Israel is clearly concerned as it well should be – yet not enough to abandon its bunker-like stance, apparently condoned by the US, on the underlying big issue of the Arab-Israeli conflict. The direction of the Arab protests hangs in the balance.
The threat to the peace treaty is real. Egyptian anger on the streets is moving relentlessly, and leaders could take the direction of Hamas and even Iran.
Moreover, while Iranian-backed Fatah and Hamas recently reached a tentative agreement to reunite, the reason for this fragile reunion is creating the necessary pre-condition for the UN General Assembly to issue a declaration establishing a united Palestinian state – an event deplored by both Israel and the US and bound to escalate frictions globally. The US will predictably be forced to use its veto in the Security Council and suffer an ignominious defeat – and loss in the estimation of the Muslim world in the General Assembly.

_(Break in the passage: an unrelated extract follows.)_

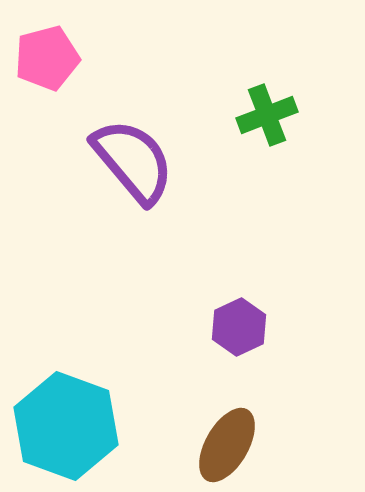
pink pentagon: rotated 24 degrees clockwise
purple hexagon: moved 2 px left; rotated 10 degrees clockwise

To date, Israel’s response to the Arab Spring and the generally deteriorating situation has been additional housing units for settlers in East Jerusalem, opposed by the Palestinians and the US; beefing up Israel’s defence budget; and attacking Palestine Authority President Mahmoud Abbas for the reconciliation with Hamas.
Israeli Prime Minister Benjamin Netanyahu recently confirmed that successful negotiations need to start with the 1967 boundaries, coupled with land swaps, the same notion he crucified President Barack Obama for embracing during his March visit to the US. But Netanyahu has made no move for a restart of negotiations. Most recently he set up 100 settler security teams around West Bank settlements to stem protests over the request for UN recognition of an independent Palestinian state, presumably anticipating a repeat of the May and June incursions, with thousands of Palestinians and their supporters trying to cross Israel’s borders from Lebanon and Syria.
The whole world, especially the diplomatic Quartet on the Middle East – the US, the UN, Russia and the EU, represented by Tony Blair – realizes that Israel’s immobility in the face of such dynamic changes in the neighbourhood. Such immobility, reinforcing militancy and creating increasingly capable enemies at worst and newly competitive democracies at best, can only undermine its long-term security. Demographic trends within Israel and the Palestinian territories, with the Palestinian population forecast to grow rapidly even in the absence of any major “right of return” from abroad being agreed upon, work against Israel’s long-term ability to maintain the status quo.
The overriding fact is that the two-state solution to which everyone still pays lip service is increasingly in jeopardy. The one-state alternative, eventually dominated by non-Jews, can only be viewed as an existential threat to the Jewish state.
Obama is admittedly unpopular in Israel – with the right wing majority because he initially weighed in heavily on curbing settlement activity and then with the “Peace Now” minority after his retreat, presumably because of pressure from the Jewish lobby at home and his specific concern with Florida’s Jewish population in the 2012 presidential election.
Obama needs to speak up now and stop equivocating. He must use his eroding capital and place US proposals for peace and mutual security before the Knesset and the world. For decades, it’s been abundantly clear that the parties cannot move without US help. And time is decidedly not on the side of securing an agreement following the basic contours of what’s been negotiated and deemed workable over the same many decades. Even if no new negotiations can be expected before the UN vote, the US leadership position will be clear for all to see.